• Given passage:
RESPA was enacted to "protect home buyers from material nondisclosures in settlement statements and abusive practices in the settlement process, both in the actual settlement process and in the 'servicing' of a federally related mortgage loan." Gehman v. Agent Mtg. Co., LLC, 726 F. Supp. 2d 533, 540 (E.D. Pa. 2010). Under RESPA, borrowers may make a "qualified written request" to a mortgage loan servicer. 12 U.S.C. § 2605(e)(1)(A). A qualified written request is defined as:

a written correspondence, other than notice on a payment coupon or other payment medium supplied by the servicer, that—

(i) includes, or otherwise enables the servicer to identify, the name and account of the borrower; and

(ii) includes a statement of the reasons for the belief of the borrower, to the extent applicable, that the account is in error or provides sufficient detail to the servicer regarding other information sought by the borrower.
12 U.S.C. § 2605(e)(1)(B). If the borrower makes a qualified written request, the servicer must respond in writing within thirty days. Id. § 2605(e)(2). Failure to do so constitutes a violation of RESPA.

Defendants argue that Plouffe's RESPA claims must be dismissed because he has failed to plausibly allege that he sent any qualified written requests. Defendants maintain that the letters Plouffe wrote were not specific and contained insufficient detail. A plain reading of the amended complaint reveals that Defendants are incorrect. The amended complaint clearly alleges that Plouffe sent a myriad of written letters, requesting specific information, that were never responded to. For example, after receiving a letter from Defendants about the value of his house, Plouffe wrote back, disputing the valuation of the home and asking for more information on the house's value. (Am. Compl. ¶ 35). Defendants did not respond. (Id.) Later, Plouffe wrote another letter. In this letter, he sent Defendants various documents seeking clarification regarding his homeowners insurance, food stamps information, and deadlines that Defendants had imposed. (Id. ¶¶ 43-44). Defendants never responded to this letter. (Id.) At a later date, Plouffe wrote several more letters to Bayview repeating the issues he had with them and specifically "asked for the name of a supervisor." (Id. ¶¶ 47-48). Defendants never responded. (Id.) Plouffe wrote another letter asking Bayview why they had been ignoring his request for a forbearance. (Id. ¶ 54). Defendants did not respond. (Id.) Finally, Plouffe wrote a letter seeking clarification as to who—Bayview or M & T—had purchased his mortgage. (Id. ¶ 68). Defendants did not respond to this letter either. (Id.)

• Challenge 1: Under the RESPA passage, how soon must a servicer respond in writing to a qualified written request?

• Supplied records:
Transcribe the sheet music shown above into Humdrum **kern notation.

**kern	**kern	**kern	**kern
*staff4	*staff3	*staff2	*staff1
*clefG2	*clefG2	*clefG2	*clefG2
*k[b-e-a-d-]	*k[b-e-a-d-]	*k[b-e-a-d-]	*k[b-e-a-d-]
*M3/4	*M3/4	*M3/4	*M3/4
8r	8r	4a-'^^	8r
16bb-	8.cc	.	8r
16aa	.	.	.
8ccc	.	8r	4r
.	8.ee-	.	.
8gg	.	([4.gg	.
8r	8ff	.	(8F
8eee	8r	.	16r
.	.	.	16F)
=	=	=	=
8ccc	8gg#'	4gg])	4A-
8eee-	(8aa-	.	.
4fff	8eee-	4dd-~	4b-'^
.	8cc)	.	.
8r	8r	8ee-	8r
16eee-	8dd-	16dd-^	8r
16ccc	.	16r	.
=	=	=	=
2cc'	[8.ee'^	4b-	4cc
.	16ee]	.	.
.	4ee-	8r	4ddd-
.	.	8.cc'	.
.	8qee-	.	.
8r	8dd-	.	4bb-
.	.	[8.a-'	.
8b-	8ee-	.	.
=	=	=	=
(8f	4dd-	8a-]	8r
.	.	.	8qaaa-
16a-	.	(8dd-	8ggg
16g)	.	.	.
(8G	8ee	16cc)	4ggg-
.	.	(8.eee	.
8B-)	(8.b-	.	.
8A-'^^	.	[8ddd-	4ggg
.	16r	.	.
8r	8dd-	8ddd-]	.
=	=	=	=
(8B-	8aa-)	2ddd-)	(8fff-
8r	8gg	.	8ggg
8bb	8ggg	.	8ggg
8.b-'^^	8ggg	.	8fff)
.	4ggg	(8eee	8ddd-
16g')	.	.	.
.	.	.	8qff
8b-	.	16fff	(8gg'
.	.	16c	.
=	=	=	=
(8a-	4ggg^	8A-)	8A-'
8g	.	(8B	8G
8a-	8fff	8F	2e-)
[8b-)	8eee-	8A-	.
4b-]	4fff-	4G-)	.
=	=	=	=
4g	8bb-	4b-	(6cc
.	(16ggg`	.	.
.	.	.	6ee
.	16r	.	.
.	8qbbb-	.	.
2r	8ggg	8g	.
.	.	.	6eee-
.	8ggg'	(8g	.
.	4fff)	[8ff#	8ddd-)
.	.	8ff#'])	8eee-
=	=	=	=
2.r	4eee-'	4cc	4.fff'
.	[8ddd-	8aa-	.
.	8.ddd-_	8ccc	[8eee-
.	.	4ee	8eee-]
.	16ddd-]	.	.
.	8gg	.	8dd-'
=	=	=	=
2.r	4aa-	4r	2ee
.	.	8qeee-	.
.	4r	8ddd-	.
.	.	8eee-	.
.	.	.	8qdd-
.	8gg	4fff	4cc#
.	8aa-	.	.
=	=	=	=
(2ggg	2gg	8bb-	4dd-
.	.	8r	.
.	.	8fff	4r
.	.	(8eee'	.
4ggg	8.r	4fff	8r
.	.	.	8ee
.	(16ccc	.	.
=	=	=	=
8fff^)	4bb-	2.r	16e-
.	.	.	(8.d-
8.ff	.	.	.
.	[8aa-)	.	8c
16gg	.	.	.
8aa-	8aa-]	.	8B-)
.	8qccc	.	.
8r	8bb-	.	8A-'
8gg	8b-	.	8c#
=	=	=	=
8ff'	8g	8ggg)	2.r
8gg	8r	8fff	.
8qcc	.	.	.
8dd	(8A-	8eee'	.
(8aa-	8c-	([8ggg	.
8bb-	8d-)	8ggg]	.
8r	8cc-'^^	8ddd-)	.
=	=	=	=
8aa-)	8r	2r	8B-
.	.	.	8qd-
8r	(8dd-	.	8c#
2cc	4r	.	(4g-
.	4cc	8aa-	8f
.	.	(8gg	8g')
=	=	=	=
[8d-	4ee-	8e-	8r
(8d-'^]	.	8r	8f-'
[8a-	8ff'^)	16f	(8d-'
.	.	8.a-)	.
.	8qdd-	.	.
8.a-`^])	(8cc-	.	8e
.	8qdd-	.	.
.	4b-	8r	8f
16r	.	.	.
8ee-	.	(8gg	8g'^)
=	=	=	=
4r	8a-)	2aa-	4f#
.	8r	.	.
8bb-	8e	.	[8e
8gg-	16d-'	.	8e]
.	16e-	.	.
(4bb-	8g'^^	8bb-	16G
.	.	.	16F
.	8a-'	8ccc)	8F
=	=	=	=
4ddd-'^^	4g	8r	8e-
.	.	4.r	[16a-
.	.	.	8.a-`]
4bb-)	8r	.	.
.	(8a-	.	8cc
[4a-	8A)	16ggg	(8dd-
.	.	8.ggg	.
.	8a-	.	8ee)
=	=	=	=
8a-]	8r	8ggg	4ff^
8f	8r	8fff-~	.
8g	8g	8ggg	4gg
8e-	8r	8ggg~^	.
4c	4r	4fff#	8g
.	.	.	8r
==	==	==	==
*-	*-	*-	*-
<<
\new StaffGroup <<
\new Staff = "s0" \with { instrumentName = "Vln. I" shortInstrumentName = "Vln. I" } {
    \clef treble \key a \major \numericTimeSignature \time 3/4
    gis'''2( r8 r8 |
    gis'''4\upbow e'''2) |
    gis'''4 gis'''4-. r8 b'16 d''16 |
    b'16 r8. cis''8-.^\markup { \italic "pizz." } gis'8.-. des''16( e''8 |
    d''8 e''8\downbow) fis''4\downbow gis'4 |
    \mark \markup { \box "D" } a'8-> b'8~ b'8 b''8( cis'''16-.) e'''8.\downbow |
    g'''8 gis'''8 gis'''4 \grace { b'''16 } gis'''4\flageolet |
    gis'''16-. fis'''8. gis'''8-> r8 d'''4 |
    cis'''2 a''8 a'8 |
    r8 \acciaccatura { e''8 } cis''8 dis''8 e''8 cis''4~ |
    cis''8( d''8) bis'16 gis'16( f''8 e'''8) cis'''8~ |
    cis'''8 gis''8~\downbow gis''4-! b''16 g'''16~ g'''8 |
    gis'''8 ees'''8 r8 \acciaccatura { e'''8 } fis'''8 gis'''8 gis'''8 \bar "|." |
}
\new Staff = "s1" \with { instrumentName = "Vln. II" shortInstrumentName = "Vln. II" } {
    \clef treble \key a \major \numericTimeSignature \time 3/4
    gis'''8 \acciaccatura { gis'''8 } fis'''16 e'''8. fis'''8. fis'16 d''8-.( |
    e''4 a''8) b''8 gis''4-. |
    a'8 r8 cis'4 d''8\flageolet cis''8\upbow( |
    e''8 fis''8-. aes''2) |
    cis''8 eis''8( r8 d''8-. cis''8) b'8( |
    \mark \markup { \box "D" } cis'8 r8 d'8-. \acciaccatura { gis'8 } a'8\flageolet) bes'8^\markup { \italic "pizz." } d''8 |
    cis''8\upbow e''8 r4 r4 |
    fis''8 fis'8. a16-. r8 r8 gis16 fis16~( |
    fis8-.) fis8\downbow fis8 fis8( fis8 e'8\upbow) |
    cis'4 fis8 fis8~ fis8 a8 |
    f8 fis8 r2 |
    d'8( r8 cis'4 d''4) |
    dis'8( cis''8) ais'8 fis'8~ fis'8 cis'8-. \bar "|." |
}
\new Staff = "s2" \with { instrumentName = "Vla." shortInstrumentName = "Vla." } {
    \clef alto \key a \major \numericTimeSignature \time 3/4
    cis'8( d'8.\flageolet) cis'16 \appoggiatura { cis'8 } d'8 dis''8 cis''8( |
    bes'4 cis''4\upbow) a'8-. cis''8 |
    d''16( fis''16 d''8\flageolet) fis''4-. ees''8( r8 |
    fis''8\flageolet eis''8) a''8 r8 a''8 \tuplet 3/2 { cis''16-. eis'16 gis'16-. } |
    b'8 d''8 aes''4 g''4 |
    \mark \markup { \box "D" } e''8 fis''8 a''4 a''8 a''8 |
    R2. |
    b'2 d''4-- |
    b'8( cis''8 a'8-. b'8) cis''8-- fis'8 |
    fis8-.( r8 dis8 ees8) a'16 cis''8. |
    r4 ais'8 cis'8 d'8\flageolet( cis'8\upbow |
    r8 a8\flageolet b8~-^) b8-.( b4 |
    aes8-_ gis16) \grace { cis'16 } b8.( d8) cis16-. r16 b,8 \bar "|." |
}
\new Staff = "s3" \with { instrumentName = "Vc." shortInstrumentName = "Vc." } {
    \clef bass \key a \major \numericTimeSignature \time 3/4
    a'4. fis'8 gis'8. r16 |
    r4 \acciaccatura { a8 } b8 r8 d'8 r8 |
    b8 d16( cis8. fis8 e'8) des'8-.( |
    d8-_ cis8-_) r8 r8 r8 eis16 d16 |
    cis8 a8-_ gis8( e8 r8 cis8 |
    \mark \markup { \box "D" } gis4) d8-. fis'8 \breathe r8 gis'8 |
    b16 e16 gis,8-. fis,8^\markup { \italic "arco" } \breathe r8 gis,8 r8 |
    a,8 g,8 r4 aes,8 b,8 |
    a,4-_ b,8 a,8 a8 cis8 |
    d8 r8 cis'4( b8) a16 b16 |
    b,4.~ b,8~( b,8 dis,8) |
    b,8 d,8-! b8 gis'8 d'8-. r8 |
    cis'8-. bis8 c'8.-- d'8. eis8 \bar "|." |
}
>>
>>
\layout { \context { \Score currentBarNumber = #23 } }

• Challenge 2: Gather every line of the records above that contains the string "time", and copy each one.

• Expected output 1: Within thirty days.

• Expected output 2:
    \clef treble \key a \major \numericTimeSignature \time 3/4
    \clef treble \key a \major \numericTimeSignature \time 3/4
    \clef alto \key a \major \numericTimeSignature \time 3/4
    \clef bass \key a \major \numericTimeSignature \time 3/4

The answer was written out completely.